Sancho bu lâfları duyunca gözlerini devirdi; sonra efendisinden daha çok bağırarak dedi ki:
"Yoksa zat-ı âliniz unuttunuz mu? Ben şövalye değilim. Dün geceden artakalan organlarımı da mı çıkarmamı istiyorsunuz? İksirinizi şeytan götürsün, beni rahat bırakın."
Bunları söyler söylemez hiç beklemeden suyu içmeye başladı. Ama ilk yudumda su olduğunu anlayınca, daha fazla içmek istemedi ve Maritornes'ten şarap getirmesini rica etti. Kız istediğini seve seve yaptı, parasını da kendi ödedi; çünkü, böyle bir işte çalışmakla birlikte, iyi bir Hıristiyan hamuru da olduğu söylenirdi.

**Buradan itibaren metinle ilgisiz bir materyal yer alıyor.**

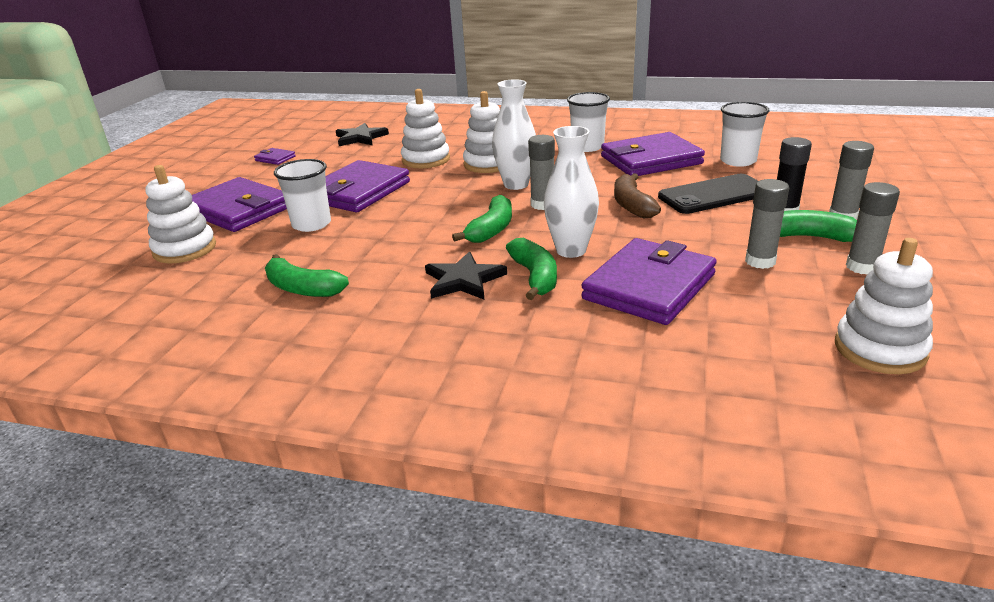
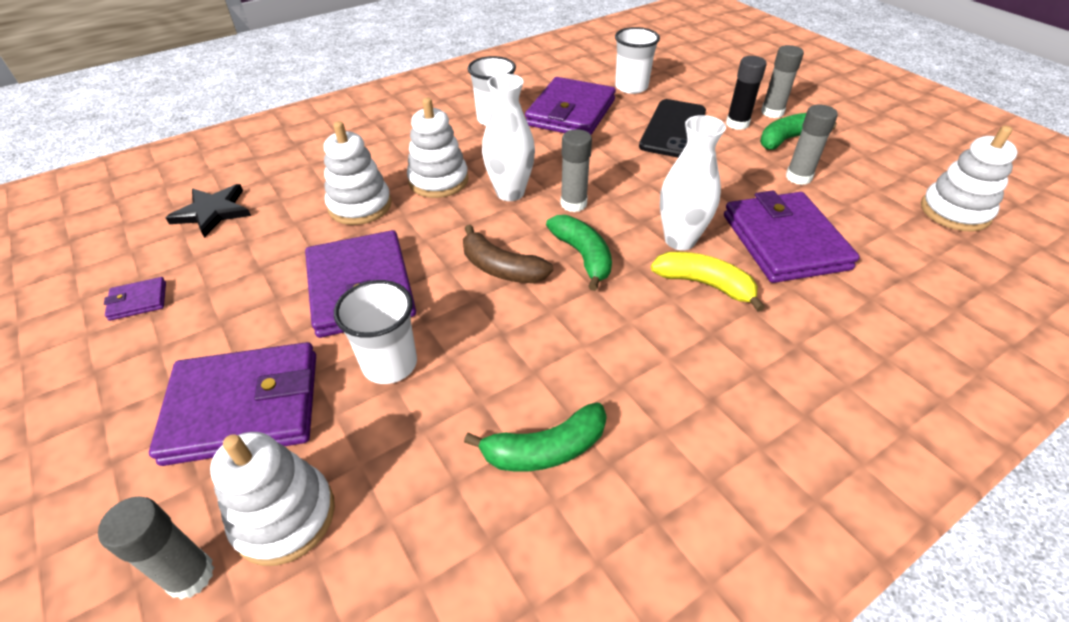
camera: 50 degrees left, 15 degrees up
(463, 280) = (663, 326): black star -> none
(535, 277) = (704, 284): green banana -> yellow banana
(632, 205) = (639, 168): brown banana -> brown banana (501, 268)
(862, 267) = (847, 151): grey glue stick -> grey glue stick (190, 575)

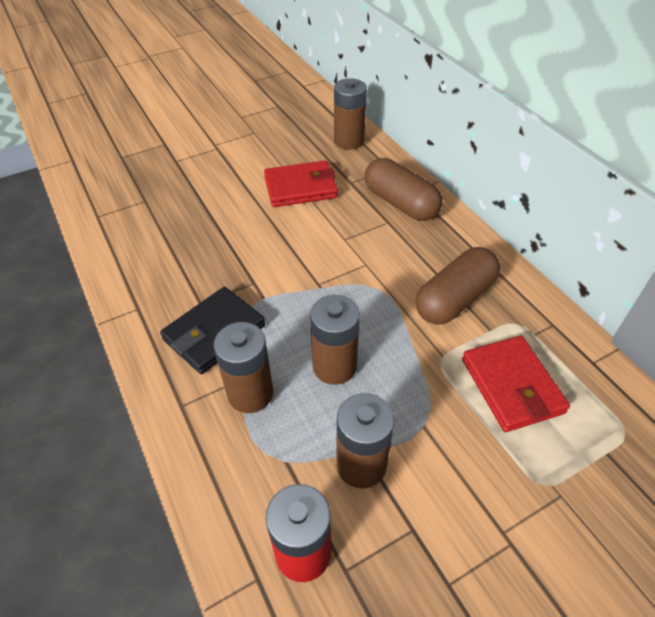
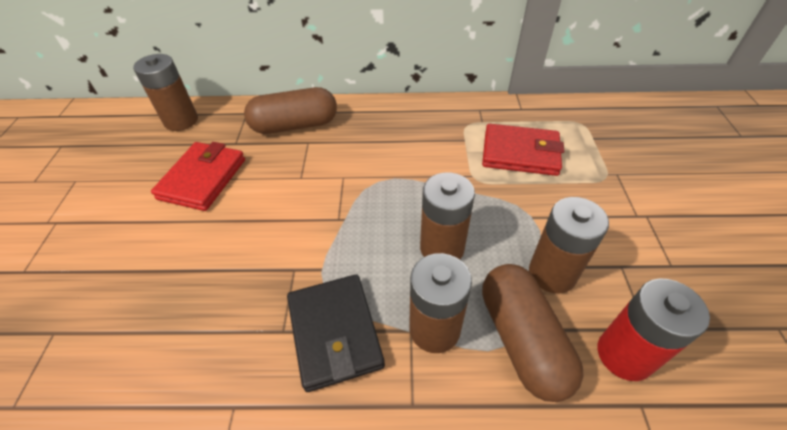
camera: 60 degrees left, 0 degrees up
(455, 299) = (423, 143): brown capsule -> brown capsule (522, 339)

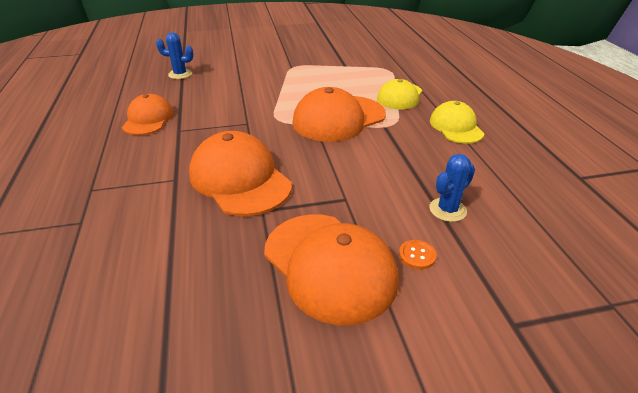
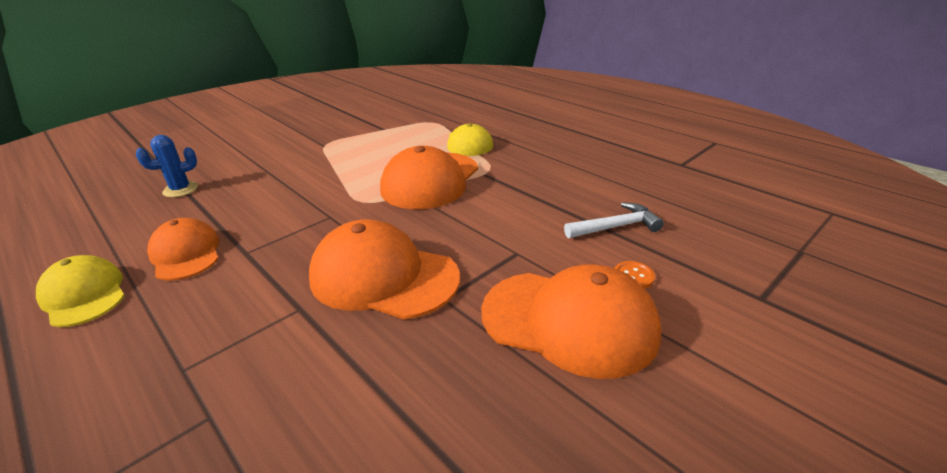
camera: 30 degrees left, 5 degrees down
(447, 210) = (615, 227): blue cactus -> white hammer
(456, 127) = (547, 154): yellow cap -> yellow cap (84, 295)

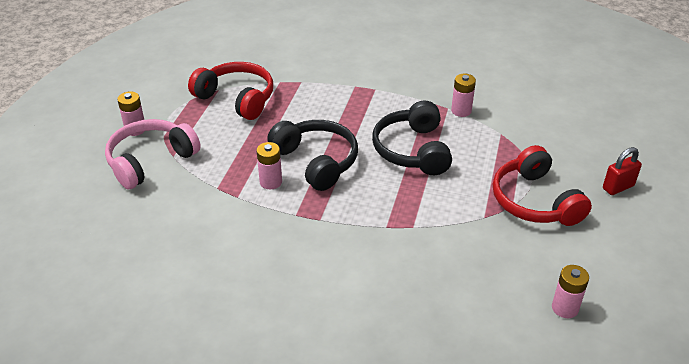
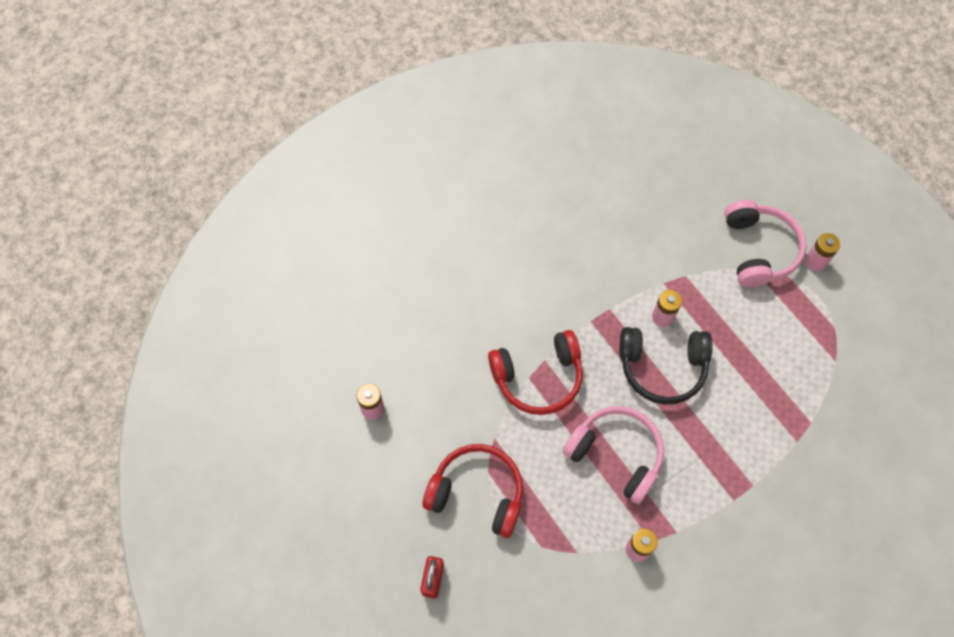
camera: 130 degrees right, 25 degrees up
(237, 98) = (808, 367): red headphones -> red headphones (538, 378)
(412, 150) = (616, 454): black headphones -> pink headphones

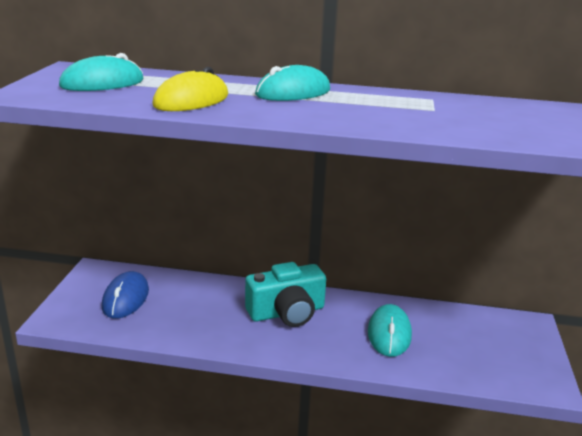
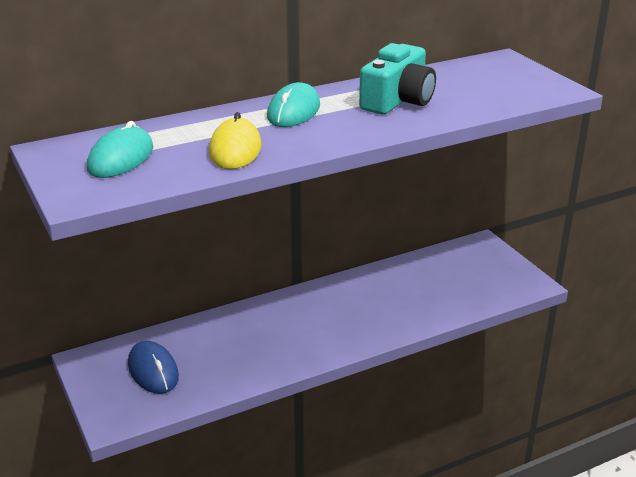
camera: 35 degrees left, 5 degrees up
(287, 312) = (306, 316): turquoise camera -> turquoise camera (398, 100)
(389, 333) = (399, 296): turquoise mouse -> none

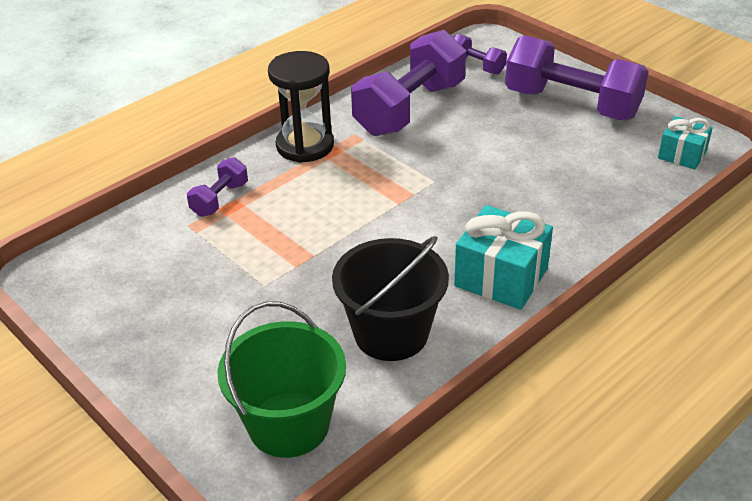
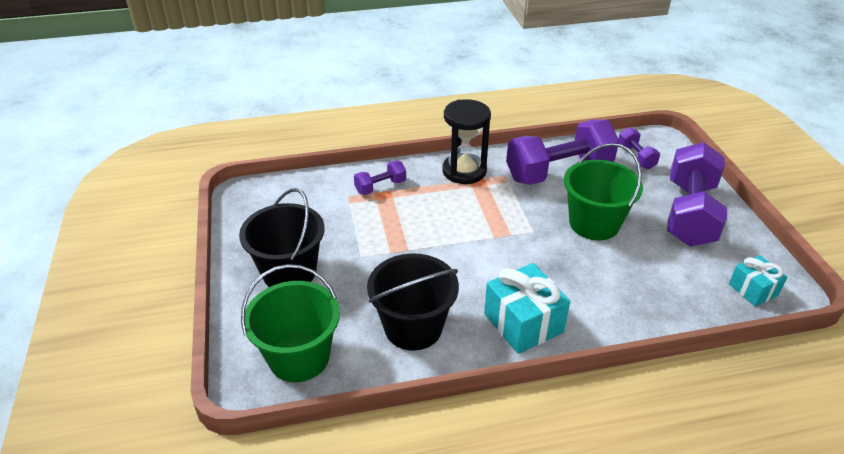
camera: 30 degrees right, 0 degrees up
(191, 339) = (289, 272): none -> black bucket
(489, 149) = (594, 223): none -> green bucket
(572, 104) = (689, 213): purple dumbbell -> purple dumbbell turned 45 degrees clockwise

Sancho şarabını içip eşeğine bir topuk vurdu ve hanın kapısını ardına kadar açıp dışarı çıktı. Hiçbir şey ödemediği ve kendi dediği olduğu için çok memnundu; bedelini her zamanki gibi omuzları ödemiş olduğu halde. Evet, heybeleri, borçlarına karşılık hancıya kalmıştı, ama Sancho telâş içinde çıktığından, heybelerin yokluğunu farketmedi. O dışarı çıkar çıkmaz, hancı kapıyı ardından iyice sürgülemek istedi; ama altı okkacılar izin vermediler; çünkü Don Quijote gerçekten Yuvarlak Masa Şövalyelerinden biri olsa bile, umursamayacak tipte adamlardı.